Angela Schuetz and her husband were watching the end of the president’s State of the Union address inside their Mount Soledad home Monday night when they were startled by the sound of gushing water.
“We heard all the rushing water,” Schuetz said.
Theirs was one of two homes told to evacuate around 8 p.m., when their back yards slid down the hillside.
“I ran to the back and saw our shed had moved, and there was gushing water,” Schuetz said.
She said they also had an old chicken coop ” empty from a previous raccoon attack ” that had moved down the hillside. Several neighbors’ yards were also affected by the slide.
Around 8 p.m., fire department and city personnel evacuated Schuetz and her neighbors on the 7700 block of Sierra Del Mar, and on the 1700 block of Soledad Avenue, but Schuetz’s husband refused to leave.
“We knew our house would be OK,” Schuetz said.
She left anyway, going to a friend’s house while her husband stayed, she said.

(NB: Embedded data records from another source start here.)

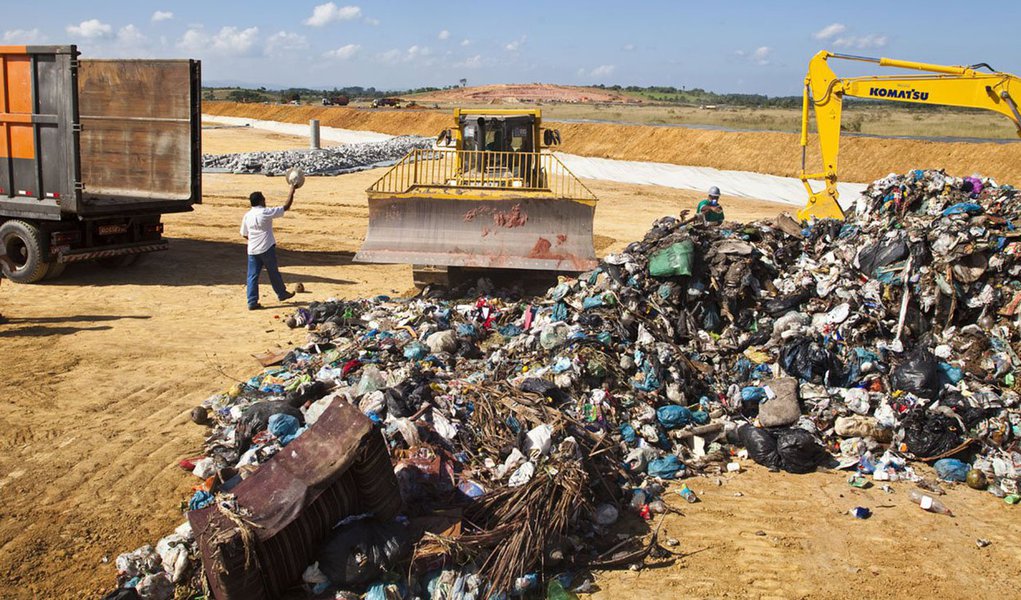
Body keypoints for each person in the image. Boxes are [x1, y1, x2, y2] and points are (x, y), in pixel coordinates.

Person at [241, 185, 298, 310]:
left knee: (252, 276)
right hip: (266, 248)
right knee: (273, 273)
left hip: (252, 250)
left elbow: (244, 234)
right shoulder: (265, 212)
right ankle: (281, 293)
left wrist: (254, 241)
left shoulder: (247, 216)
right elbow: (286, 207)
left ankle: (252, 301)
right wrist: (292, 190)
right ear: (261, 201)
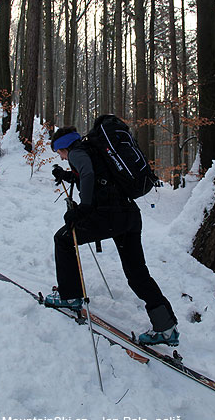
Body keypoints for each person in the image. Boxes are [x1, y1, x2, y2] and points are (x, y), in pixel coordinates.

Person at [45, 126, 179, 346]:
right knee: (137, 273)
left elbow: (87, 173)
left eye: (58, 152)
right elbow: (96, 177)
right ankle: (166, 328)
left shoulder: (78, 153)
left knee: (63, 239)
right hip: (129, 216)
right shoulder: (93, 151)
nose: (59, 156)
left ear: (63, 147)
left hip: (107, 217)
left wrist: (84, 208)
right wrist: (68, 176)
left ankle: (70, 296)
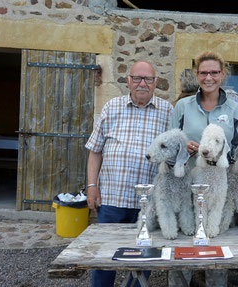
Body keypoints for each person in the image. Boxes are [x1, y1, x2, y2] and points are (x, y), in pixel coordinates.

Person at [169, 51, 238, 286]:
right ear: (197, 75)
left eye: (214, 72)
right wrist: (184, 147)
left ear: (223, 75)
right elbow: (171, 142)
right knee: (183, 248)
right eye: (203, 72)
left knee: (217, 249)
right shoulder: (182, 106)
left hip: (221, 185)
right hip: (187, 184)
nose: (209, 77)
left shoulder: (234, 109)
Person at [85, 60, 173, 287]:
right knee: (105, 258)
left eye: (148, 79)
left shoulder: (167, 112)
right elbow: (95, 151)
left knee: (144, 261)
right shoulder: (111, 107)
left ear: (156, 83)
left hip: (150, 205)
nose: (142, 83)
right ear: (128, 81)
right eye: (137, 78)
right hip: (112, 199)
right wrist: (92, 187)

But Schietz shares the edge of her backyard with her neighbors, who may not have fared as well.
The slide on Sierra Del Mar, where the Schuetz residence is located, shares property lines with homes on the 1700 block of Soledad Avenue. But some residents on Soledad Avenue said they were “reluctant to talk” and “craved privacy.”
The Oct. 3 landslide on the other side of Mount Soledad resulted in property loss and, according to attorneys representing the homeowners, loss of home value. While that slide occurred on city property, this slide, officials said, is on private property. Homeowners affected by the October landslide are suing the city because of a series of events leading up to the slide, including water main and other leaks that they claim caused the slide.

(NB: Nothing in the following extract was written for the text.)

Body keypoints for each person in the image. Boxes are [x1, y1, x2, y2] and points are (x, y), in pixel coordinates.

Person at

“What I understand was that the initial reports said that it was the pipes from the homeowner’s backyard,” said Arian Collins, spokesman for the City of San Diego Water Department.
According to a Jan. 29 press release from the office of Mayor Jerry Sanders titled “City Water, Storm Drain Systems Not Involved in Mudslide Last Night,” in which the mayor’s office distances itself from this latest slide and the “ancient landslide site on Soledad Mountain Road that reactivated last October,” the office says city geologists named this a “debris flow.”

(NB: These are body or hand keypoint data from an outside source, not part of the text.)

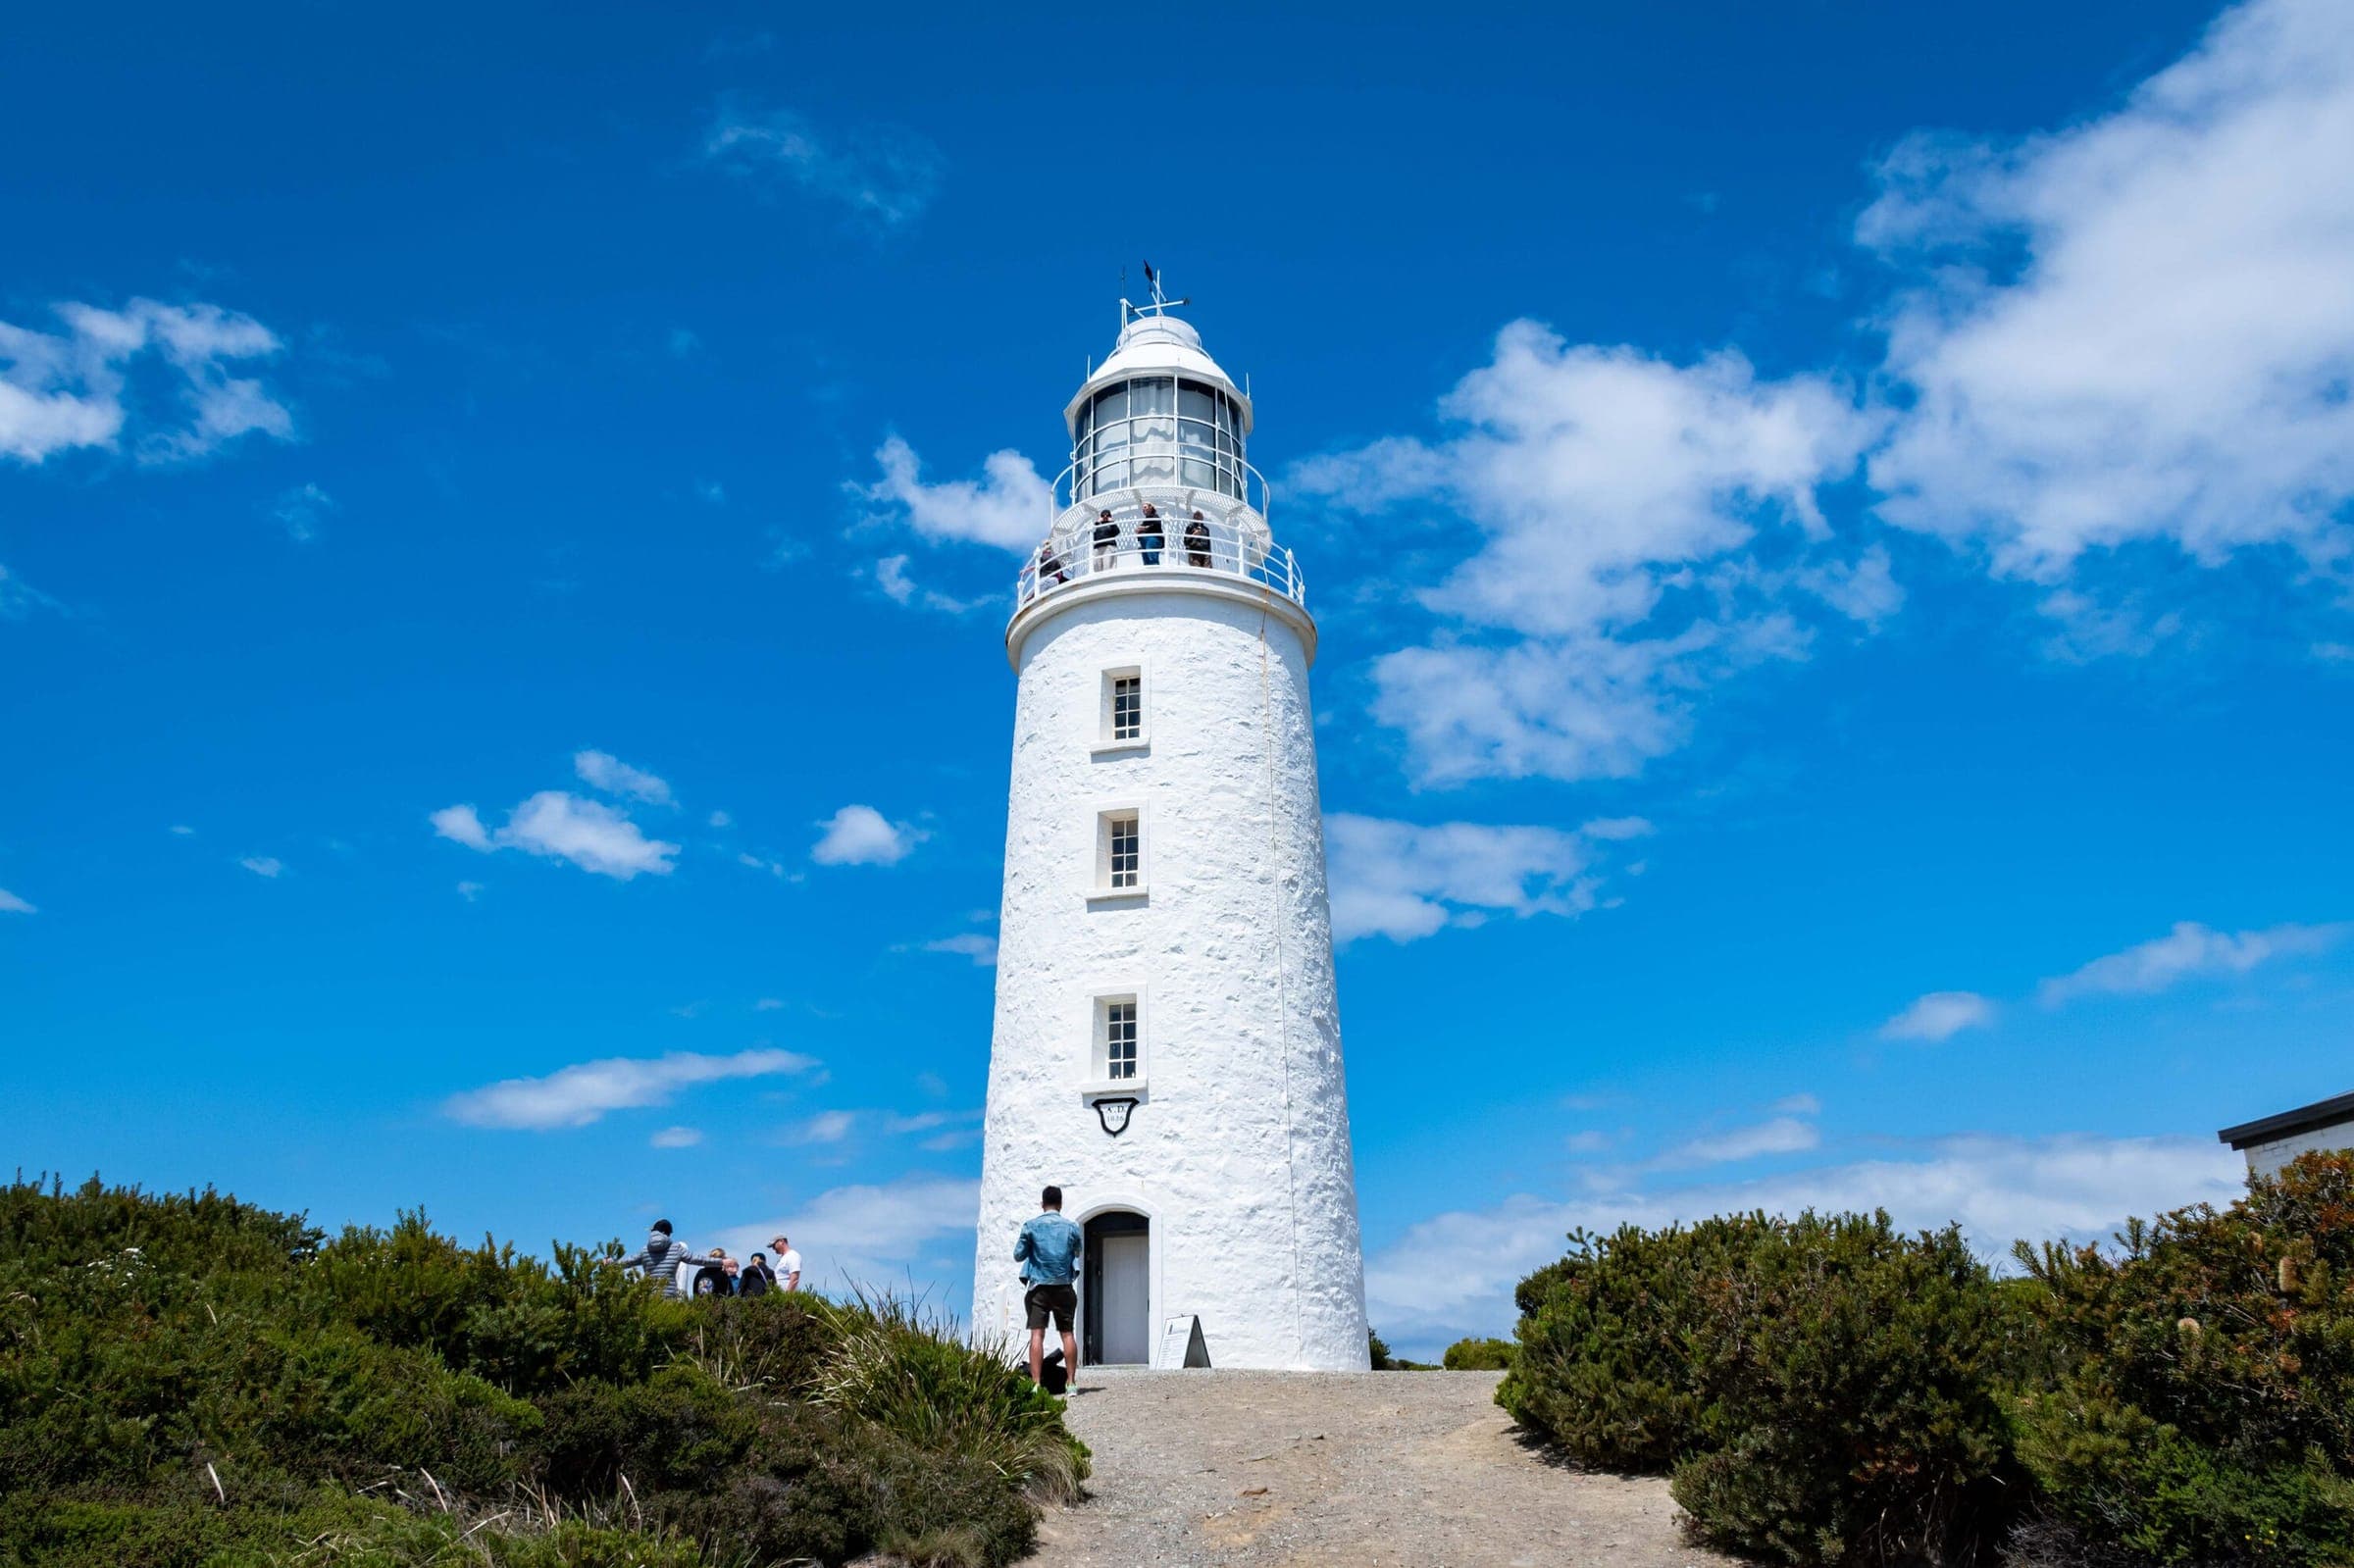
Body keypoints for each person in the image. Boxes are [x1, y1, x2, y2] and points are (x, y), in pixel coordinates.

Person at [1014, 1186, 1083, 1389]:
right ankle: (1071, 1383)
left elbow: (1018, 1254)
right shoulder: (1071, 1227)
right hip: (1063, 1287)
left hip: (1038, 1288)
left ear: (1042, 1204)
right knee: (1067, 1334)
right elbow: (1077, 1251)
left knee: (1037, 1334)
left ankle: (1035, 1384)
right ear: (1061, 1204)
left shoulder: (1031, 1226)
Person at [609, 1219, 712, 1300]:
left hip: (650, 1297)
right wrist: (721, 1262)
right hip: (670, 1298)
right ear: (666, 1233)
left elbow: (627, 1262)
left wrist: (610, 1263)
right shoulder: (677, 1248)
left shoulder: (645, 1250)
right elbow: (697, 1259)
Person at [1092, 509, 1119, 573]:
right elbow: (1091, 534)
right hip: (1098, 547)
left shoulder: (1111, 525)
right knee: (1096, 565)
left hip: (1108, 546)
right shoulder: (1098, 525)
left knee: (1107, 565)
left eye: (1107, 515)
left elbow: (1117, 532)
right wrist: (1097, 523)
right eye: (1103, 515)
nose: (1105, 516)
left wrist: (1112, 522)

Sanders said soil in the area was saturated from heavy rains. Eventually, mud slid down the hill, encroaching in others’ yards, breaking sprinklers and spraying water. When fire department personnel arrived, they shut off the water until homeowners located the shut-off valve for their sprinklers, the press release stated. There was minimal damage done to homes, save the mess from the mud.
It’s always possible that something will change once someone begins the investigation, Collins said.